> Task directions
Render the listing as a numbered list, starting at its first line and ending at the line that contains "проблему. Прибор, который". Leave out blank lines.

Stored dataset items:
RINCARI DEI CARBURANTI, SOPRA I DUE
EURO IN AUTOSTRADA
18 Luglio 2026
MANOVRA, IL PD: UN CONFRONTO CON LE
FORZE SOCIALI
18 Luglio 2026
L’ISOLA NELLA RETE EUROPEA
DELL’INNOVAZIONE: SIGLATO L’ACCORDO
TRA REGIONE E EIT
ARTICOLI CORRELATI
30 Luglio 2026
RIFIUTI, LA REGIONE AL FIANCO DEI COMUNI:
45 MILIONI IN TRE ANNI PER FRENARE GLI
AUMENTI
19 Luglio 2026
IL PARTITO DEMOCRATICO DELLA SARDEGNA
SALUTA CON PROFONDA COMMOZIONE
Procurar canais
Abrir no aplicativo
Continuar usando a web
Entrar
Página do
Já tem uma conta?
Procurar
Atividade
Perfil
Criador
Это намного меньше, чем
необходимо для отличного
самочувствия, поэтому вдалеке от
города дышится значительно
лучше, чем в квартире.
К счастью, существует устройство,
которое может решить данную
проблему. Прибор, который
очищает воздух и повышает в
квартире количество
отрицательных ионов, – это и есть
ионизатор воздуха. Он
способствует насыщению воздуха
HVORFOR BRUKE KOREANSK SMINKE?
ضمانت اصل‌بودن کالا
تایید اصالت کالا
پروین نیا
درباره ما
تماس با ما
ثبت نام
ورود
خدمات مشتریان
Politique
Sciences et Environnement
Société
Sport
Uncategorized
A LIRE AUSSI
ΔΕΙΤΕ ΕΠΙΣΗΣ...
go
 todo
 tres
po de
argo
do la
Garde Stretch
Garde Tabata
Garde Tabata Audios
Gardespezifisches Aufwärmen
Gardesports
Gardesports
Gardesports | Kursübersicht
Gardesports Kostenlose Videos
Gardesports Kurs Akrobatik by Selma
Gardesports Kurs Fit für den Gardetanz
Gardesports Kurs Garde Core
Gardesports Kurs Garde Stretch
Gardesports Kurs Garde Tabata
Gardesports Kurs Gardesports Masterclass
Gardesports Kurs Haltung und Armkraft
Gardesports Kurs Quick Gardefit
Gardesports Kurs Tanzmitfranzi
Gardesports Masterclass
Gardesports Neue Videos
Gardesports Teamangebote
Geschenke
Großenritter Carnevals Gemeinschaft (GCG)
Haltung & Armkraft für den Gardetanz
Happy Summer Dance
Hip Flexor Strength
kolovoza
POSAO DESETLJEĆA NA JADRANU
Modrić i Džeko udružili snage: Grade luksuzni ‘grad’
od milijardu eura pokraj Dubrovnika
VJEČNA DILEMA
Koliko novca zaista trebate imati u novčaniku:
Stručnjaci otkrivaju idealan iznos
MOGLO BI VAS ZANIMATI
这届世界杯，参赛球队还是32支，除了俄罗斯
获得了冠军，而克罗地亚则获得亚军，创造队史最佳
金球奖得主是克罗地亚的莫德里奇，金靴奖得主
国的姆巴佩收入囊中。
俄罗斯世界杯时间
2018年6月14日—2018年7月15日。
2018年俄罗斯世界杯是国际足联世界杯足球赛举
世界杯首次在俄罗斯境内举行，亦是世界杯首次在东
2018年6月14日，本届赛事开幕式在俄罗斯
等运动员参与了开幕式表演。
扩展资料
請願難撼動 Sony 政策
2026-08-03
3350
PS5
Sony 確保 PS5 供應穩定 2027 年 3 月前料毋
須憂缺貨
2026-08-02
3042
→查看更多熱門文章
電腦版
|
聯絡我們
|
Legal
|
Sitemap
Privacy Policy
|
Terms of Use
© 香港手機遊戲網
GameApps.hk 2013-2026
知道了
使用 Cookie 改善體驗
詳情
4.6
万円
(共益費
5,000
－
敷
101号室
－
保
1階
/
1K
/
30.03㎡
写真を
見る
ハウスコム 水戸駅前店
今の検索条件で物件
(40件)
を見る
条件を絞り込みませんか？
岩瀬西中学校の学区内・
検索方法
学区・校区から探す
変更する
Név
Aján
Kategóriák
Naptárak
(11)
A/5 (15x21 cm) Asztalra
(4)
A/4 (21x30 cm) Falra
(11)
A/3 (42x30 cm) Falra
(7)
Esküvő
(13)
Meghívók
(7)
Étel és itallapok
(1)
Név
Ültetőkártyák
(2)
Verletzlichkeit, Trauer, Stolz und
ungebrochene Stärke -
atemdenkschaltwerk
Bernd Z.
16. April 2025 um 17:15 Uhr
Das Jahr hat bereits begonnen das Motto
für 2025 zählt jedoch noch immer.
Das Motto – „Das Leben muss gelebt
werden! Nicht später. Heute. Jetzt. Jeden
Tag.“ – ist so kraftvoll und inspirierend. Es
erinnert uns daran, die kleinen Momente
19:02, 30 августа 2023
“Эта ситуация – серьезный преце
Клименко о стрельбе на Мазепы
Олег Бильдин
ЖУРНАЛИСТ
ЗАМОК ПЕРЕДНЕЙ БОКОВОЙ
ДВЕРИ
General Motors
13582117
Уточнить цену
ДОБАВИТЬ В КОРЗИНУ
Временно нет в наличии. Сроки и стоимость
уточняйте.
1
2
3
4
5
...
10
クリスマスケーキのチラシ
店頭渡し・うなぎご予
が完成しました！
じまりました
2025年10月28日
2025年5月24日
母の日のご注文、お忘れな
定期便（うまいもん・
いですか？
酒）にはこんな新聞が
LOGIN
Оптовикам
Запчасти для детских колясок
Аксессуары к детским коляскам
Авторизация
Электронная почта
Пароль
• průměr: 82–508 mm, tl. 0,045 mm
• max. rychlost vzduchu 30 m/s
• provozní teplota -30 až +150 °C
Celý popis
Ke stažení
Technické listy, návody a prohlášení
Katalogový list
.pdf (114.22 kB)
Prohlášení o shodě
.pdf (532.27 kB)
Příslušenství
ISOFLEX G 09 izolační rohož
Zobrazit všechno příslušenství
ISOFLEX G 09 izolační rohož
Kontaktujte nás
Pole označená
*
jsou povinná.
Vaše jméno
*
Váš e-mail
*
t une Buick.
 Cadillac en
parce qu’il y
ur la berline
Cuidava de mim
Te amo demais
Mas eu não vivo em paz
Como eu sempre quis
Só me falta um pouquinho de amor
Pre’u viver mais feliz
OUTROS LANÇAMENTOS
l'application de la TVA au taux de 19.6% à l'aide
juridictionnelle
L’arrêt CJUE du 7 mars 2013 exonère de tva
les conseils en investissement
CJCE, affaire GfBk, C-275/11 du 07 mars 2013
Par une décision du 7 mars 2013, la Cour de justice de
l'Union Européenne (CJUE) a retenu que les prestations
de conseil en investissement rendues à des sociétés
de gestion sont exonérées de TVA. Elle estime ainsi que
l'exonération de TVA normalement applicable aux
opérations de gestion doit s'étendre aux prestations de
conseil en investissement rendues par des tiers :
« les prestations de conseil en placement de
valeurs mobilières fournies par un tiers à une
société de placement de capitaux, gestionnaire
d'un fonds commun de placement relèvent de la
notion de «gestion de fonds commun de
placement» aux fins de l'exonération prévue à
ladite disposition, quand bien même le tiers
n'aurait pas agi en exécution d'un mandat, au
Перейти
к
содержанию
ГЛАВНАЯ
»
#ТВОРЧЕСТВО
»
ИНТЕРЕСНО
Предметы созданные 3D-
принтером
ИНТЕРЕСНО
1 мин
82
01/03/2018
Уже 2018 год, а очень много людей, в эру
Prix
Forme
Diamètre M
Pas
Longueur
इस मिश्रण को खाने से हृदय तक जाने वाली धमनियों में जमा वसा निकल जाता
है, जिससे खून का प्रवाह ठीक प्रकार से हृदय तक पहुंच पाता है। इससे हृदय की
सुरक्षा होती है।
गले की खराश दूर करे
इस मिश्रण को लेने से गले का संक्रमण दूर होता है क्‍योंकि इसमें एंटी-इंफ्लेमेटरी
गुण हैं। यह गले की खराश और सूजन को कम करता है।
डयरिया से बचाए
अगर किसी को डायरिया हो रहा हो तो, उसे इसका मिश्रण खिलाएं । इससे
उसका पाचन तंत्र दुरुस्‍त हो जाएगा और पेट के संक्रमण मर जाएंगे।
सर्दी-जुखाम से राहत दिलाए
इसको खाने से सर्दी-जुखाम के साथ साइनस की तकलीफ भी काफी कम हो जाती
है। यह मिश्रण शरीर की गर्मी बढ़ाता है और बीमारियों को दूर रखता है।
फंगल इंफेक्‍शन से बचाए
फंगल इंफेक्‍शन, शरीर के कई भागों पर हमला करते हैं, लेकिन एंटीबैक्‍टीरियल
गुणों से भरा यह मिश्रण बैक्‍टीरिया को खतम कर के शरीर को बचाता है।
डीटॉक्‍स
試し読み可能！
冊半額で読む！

> Reply
1. RINCARI DEI CARBURANTI, SOPRA I DUE
2. EURO IN AUTOSTRADA
3. 18 Luglio 2026
4. MANOVRA, IL PD: UN CONFRONTO CON LE
5. FORZE SOCIALI
6. 18 Luglio 2026
7. L’ISOLA NELLA RETE EUROPEA
8. DELL’INNOVAZIONE: SIGLATO L’ACCORDO
9. TRA REGIONE E EIT
10. ARTICOLI CORRELATI
11. 30 Luglio 2026
12. RIFIUTI, LA REGIONE AL FIANCO DEI COMUNI:
13. 45 MILIONI IN TRE ANNI PER FRENARE GLI
14. AUMENTI
15. 19 Luglio 2026
16. IL PARTITO DEMOCRATICO DELLA SARDEGNA
17. SALUTA CON PROFONDA COMMOZIONE
18. Procurar canais
19. Abrir no aplicativo
20. Continuar usando a web
21. Entrar
22. Página do
23. Já tem uma conta?
24. Procurar
25. Atividade
26. Perfil
27. Criador
28. Это намного меньше, чем
29. необходимо для отличного
30. самочувствия, поэтому вдалеке от
31. города дышится значительно
32. лучше, чем в квартире.
33. К счастью, существует устройство,
34. которое может решить данную
35. проблему. Прибор, который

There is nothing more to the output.